Mais pourquoi vouloir taxer des talents du web pour financer les fictions élitistes françaises ?

D’une taxe “jeunes créateurs” à une niche fiscale “YouPorn”

Paris, le 12 octobre 2016 – L’Association des Services Internet Communautaires, (ASIC), fondée en 2007 et qui regroupe l’ensemble des plateformes d’hébergement, s’inquiète du retour, chaque année depuis neuf ans à la même époque, au moment de l’examen du Projet de loi de finances, de propositions tendant à mettre en oeuvre une taxation spécifique pour Internet.

Plusieurs parlementaires de la majorité ont la volonté de mettre en oeuvre une nouvelle taxation des revenus générés par les créateurs ayant recours aux plateformes d’hébergement de vidéos (amendement N°I-CF425). Afin de protéger ceux qui n’y auraient recours que de manière occasionnelle, un abattement de 66% est également proposé pour les contenus amateurs.
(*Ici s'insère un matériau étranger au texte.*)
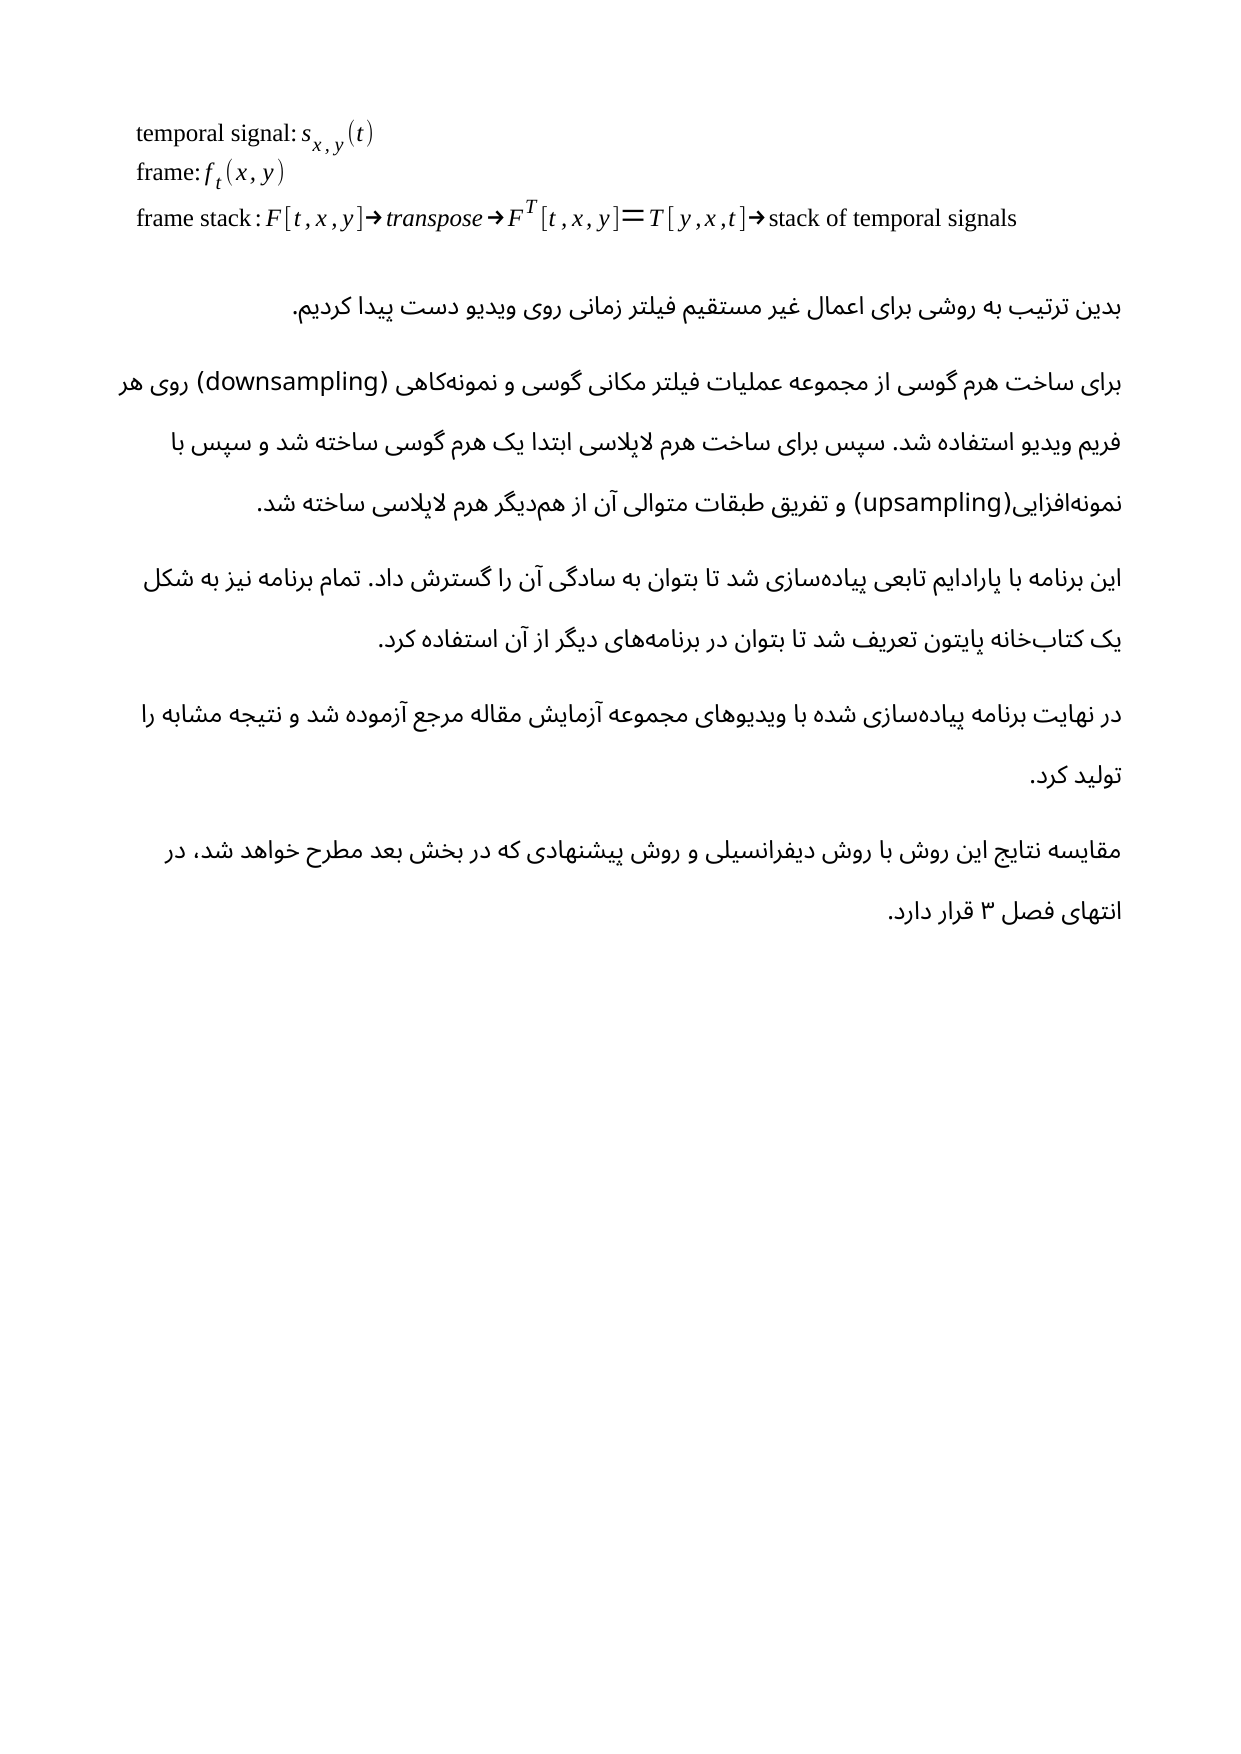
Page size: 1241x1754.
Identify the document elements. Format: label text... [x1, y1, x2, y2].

Taxer les revenus des créateurs sur les plateformes de partage de vidéos au profit de l’industrie cinématographique soulève de nombreuses interrogations. D’une part, elle va vraisemblablement consister à demander à la jeune création, aux auteurs naissants d’abonder le Centre national du cinéma (CNC) et ainsi financer les prochains films français qui sortiront, d’abord et en exclusivité au cinéma.
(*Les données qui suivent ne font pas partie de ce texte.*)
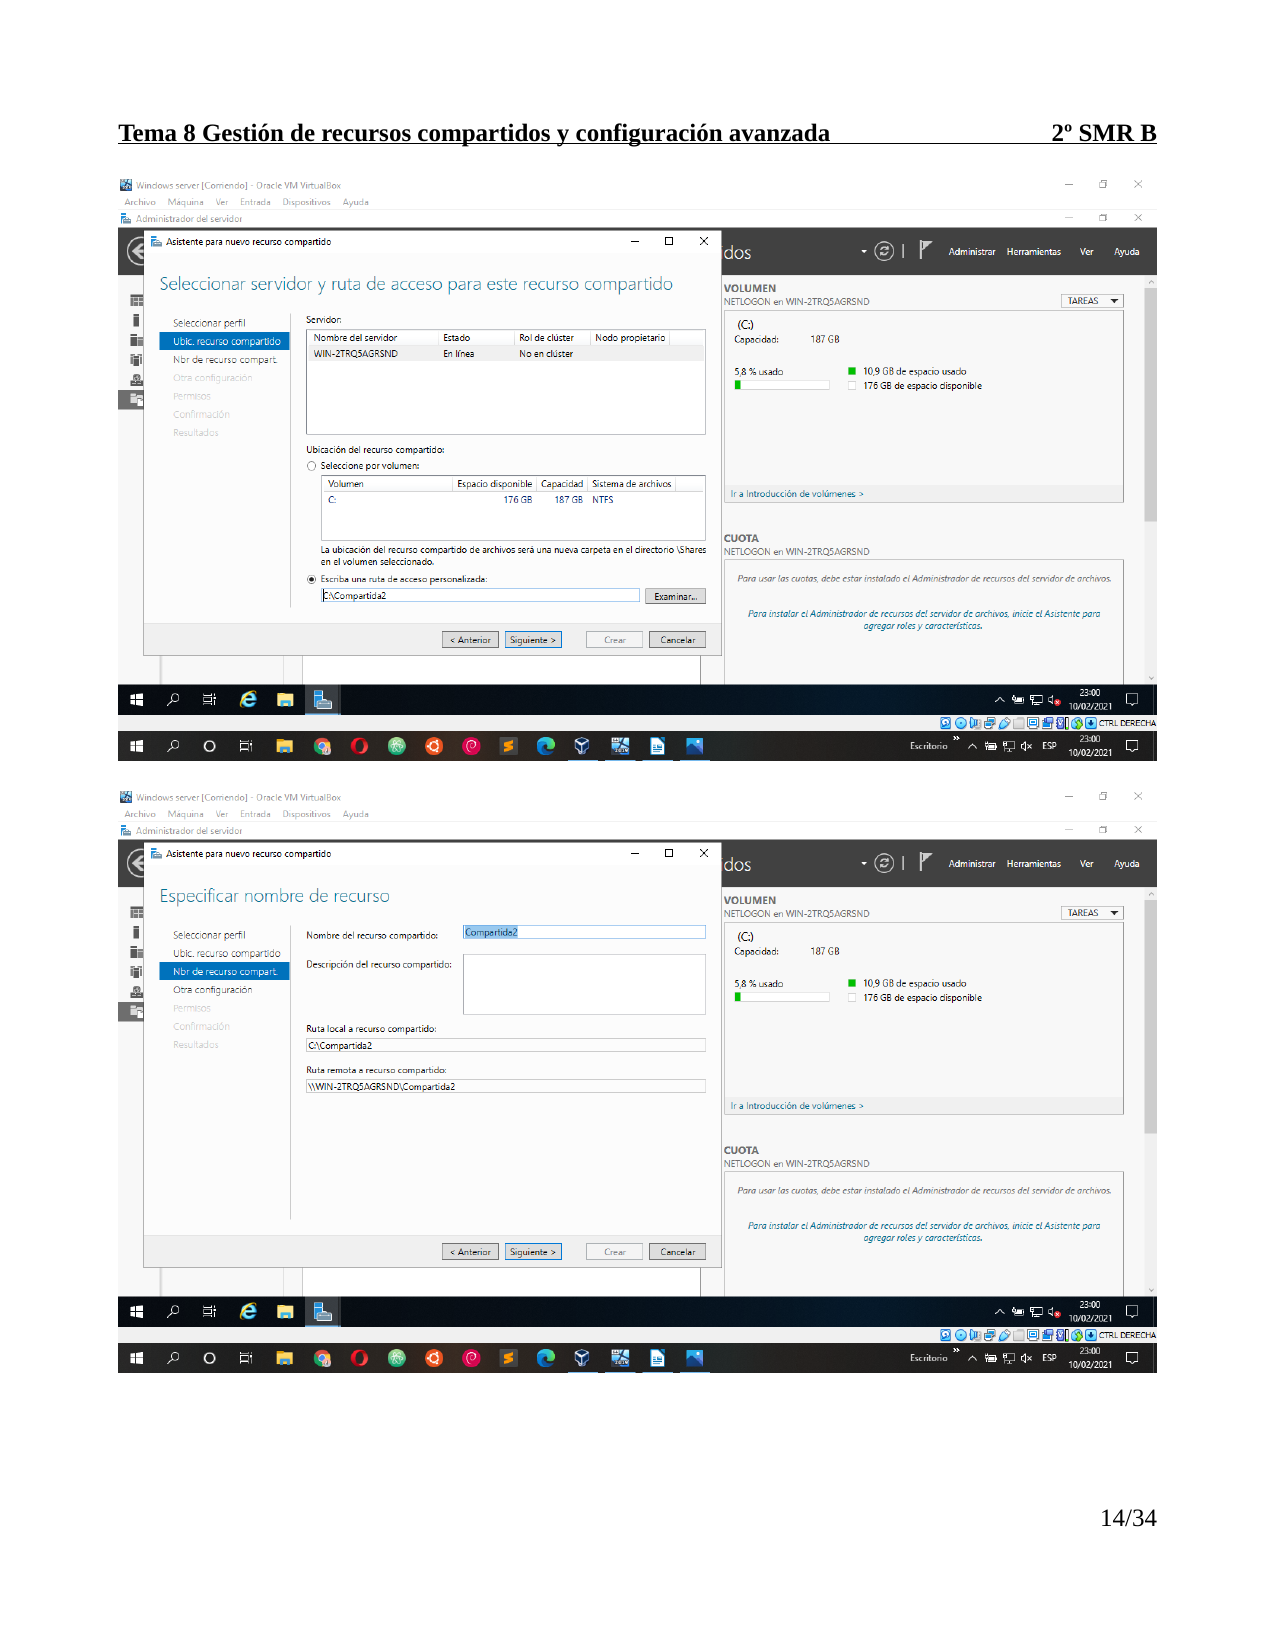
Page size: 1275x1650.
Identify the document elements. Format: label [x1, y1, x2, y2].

Demander à des sites et à leurs utilisateurs de financer des contenus qui n’auront jamais leur place sur ces plateformes est à rebours des usages et des souhaits des consommateurs”, ont indiqué les dirigeants de l’ASIC. “Il serait préférable de mettre en place rapidement les mécanismes incitant l’industrie cinématographique à exploiter leurs diverses oeuvres, à ne pas les laisser dormir sur des étagères et à ainsi profiter de la puissance offerte par les diverses plateformes de vidéo pour toucher un nouveau public”.

En filigrane, c’est aussi le souhait des parlementaires de la majorité de demander aux industries musicales de financer le CNC et ainsi une grande partie de l’industrie cinématographique. Des millions d’euros sont ainsi reversés chaque année par les plateformes à cette industrie. Demain, ce sont finalement les revenus générés par les labels et autres SACEM qui seront reversés au CNC.

De même, les parlementaires ont-ils saisi l’impact de cette mesure: imputer les revenus des chaînes de télévision y compris celles du service public, qui aujourd’hui trouvent une nouvelle audience, auprès des jeunes et à l’international, sur ces plateformes au même titre que les jeunes créateurs, d’EnjoyPhoenix à Norman.

Enfin, on peut s’étonner de l’exonération offerte aux contenus amateurs diffusés sur les plateformes de vidéo. Pourquoi un tel besoin d’offrir un cadeau fiscal aux plates-formes d’échanges de contenus pornographiques amateurs, du Français Jacquie-et-Michel à l’américain YouPorn? Car rappelons que, par nature, les contenus créés par des utilisateurs individuels ne sont pas monétisés sur les principales plates-formes ; leurs conditions interdisant l’utilisation de ces services pour la diffusion de tels contenus pornographiques.

D’une taxe sur EnjoyPhoenix ou MadmoiZelle à une niche fiscale pour Youporn, ce n’est sans doute pas ce dont le numérique avait besoin à quelques mois des élections.

L’ASIC demande aux parlementaires qui débutent l’examen du projet de loi de finances à l’Assemblée nationale, de ne pas adopter une telle disposition qui impacterait gravement la création sur Internet.